Synthetix Announced The Hamal
February 18th, 2022 at 07:00-10:00 PM UTC — Synthetix announced the Hamal release has begun. There will be no downtime on L1/L2.
Here’s what’s included in this release
- SIP-202: Target Staking Ratio: Introduce a target staking ratio incentivized through inflation.
- SCCP-164: Extend Burn Lock to 7 Days: Adjust Burn Lock from 24 hours to 7 days (168 hours).
SIP-202 and SCCP-164 introduces a substantial change to how staking inflation is calculated and rewarded on a system-wide scale.
The purpose of the initial inflation rate (SIP-23) was to encourage a high staking ratio while the network was growing. Initially, this worked well, with the staking ratio peaking at 90%+. The staking ratio subsequently has fallen to below 70% as inflation has declined based on the curve specified in SIP-23.
SIP-202 sets a base level of inflation (800,000 SNX initially) and then tracks the staking ratio within the network to modify the inflation rate weekly to ensure this target ratio is achieved. The staking ratio will be measured as the percentage of SNX collateral in staked addresses divided by the total SNX collateral.

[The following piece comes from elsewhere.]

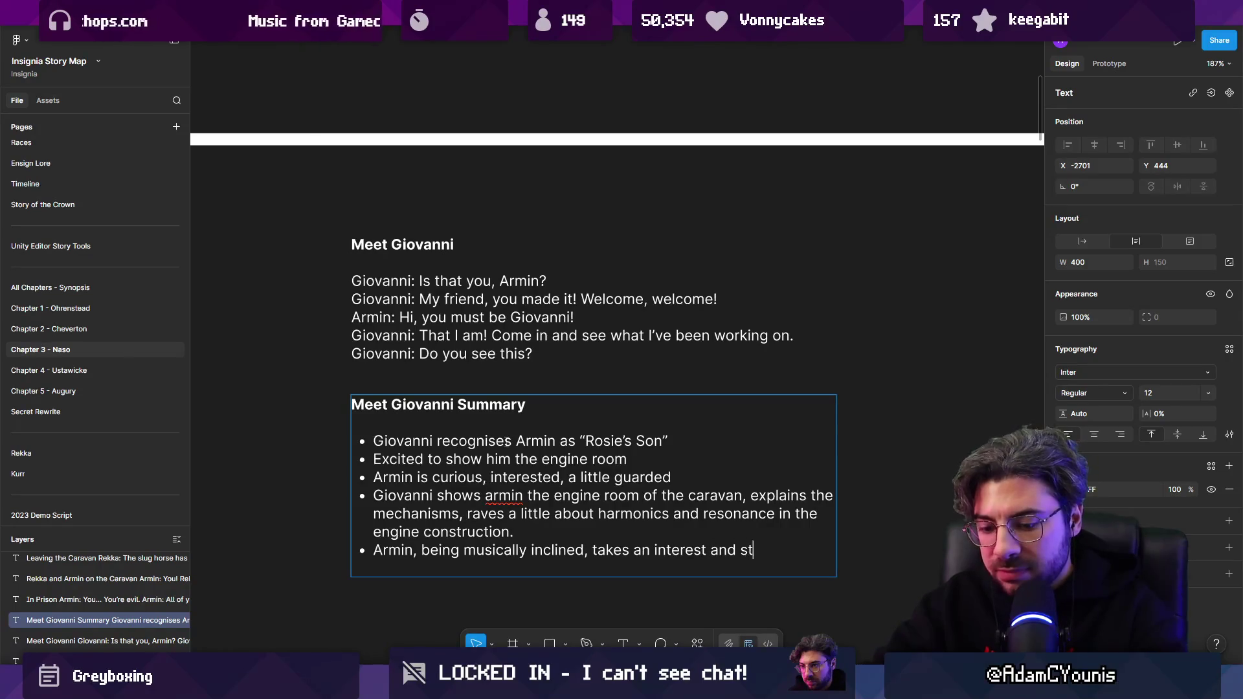
{"action": "type", "text": "wo nerd out for a bit."}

For reference: The inflation in the prior week across L1 and L2 was 357K SNX
Due to this substantial increase in SNX inflationary rewards, SCCP-164 has been implemented to deter snapshotters. Instead of a 24 hour burn lock, staking will now be subject to a 7 day burn lock. Once you stake for the week, you will be unable to burn until the end of a 7 day period.
This change introduces a target ratio for staking of 85%. It then adjusts the inflation weekly up or down by 10% depending on whether the staking ratio is below or above the target ratio to incentivize stakers to hit this target. The introduction of decay of 5% if the target ratio is within +/- 5% is designed to ensure that as fee yield from the protocol increases inflation is reduced, provided the target ratio is maintained.
Release Phases
There is currently no method to measure the staking ratio on-chain, so the implementation of this SIP will be split into two phases. The first phase will rely on an off-chain calculation and SCCP each week to modify the inflation rate.
Phase two will use a new Chainlink oracle to read the staking ratio at the end of each epoch and push this on-chain to allow the target ratio to be calculated and the inflation change determined.